W tym czasie celem budowy Calamity była ochrona szlaków handlowych przed atakiem różnych wrogów.
Jak się tam dostać?
Do wioski Inkerman można dotrzeć wszelkimi dogodnymi środkami. Jeśli masz własny samochód, pomoże Ci nawigator. Możesz też pojechać tam pociągiem, autobusem, a nawet łodzią. Warto zaznaczyć, że wycieczka łodzią będzie dla turysty większa, gdyż odbędzie się ona w pobliżu Zatoki Sewastopolu.
Jeśli jedziesz autobusem, to Powinieneś rozpocząć swoją podróż od Sewastopola, dotrzeć do Vtormet, a następnie zorientować się na stacji benzynowej i zacząć wspinać się do kompleksu świątynnego.
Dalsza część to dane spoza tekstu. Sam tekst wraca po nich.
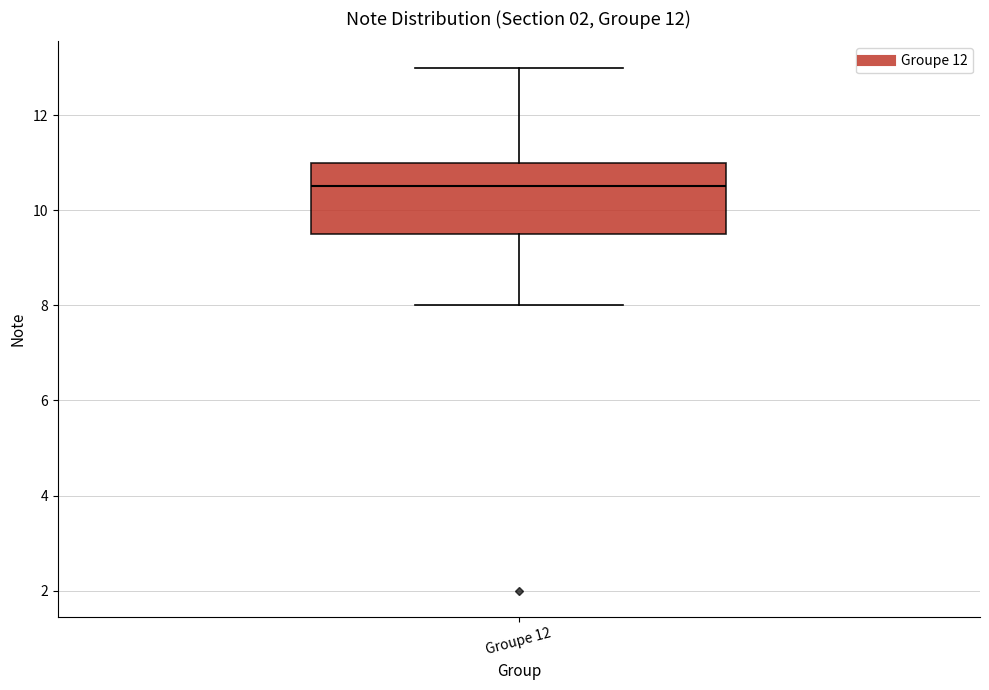

Where is the upper edge of the box for Groupe 12 on the y-axis? The values are not printed on the chart, so give them approximately, as read against the axis.

11.0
Kiedy prowadzisz własny pojazd, powinieneś jechać na autostradzie E 105 lub M 18. Nad Czarną Rzeką zobaczysz zakręt w prawo, gdzie zobaczysz fortecę.
Wniosek
Wielu turystów, którzy nie bez powodu odwiedzili twierdzę Kalamita uważa, że jest to niezwykle ciekawe miejsce o bogatej historii. Chociaż niewiele z tego zostało, nadal należy je odwiedzić. To w tym miejscu można dotknąć pozostałości minionej epoki i podziwiać hipnotyzujące widoki, które otwierają się z klifu.
A także turyści mogą odwiedzić kompleks klasztorny. Możesz odwiedzić takie miejsce, zwiedzać ruiny średniowiecznej fortecy na własną rękę lub z pomocą przewodnika.
Jeśli znajdziesz się na Krymie, po prostu musisz wybrać się na wycieczkę do twierdzy, a także do samego klasztoru. Koszt wycieczki w tym ostatnim to nie więcej niż 100 rubli.
Ponadto sprzedają herbaty ziołowe, które można kupić na pamiątkę.
Możesz spojrzeć na fortecę Kalamita (Inkerman) na poniższym filmie.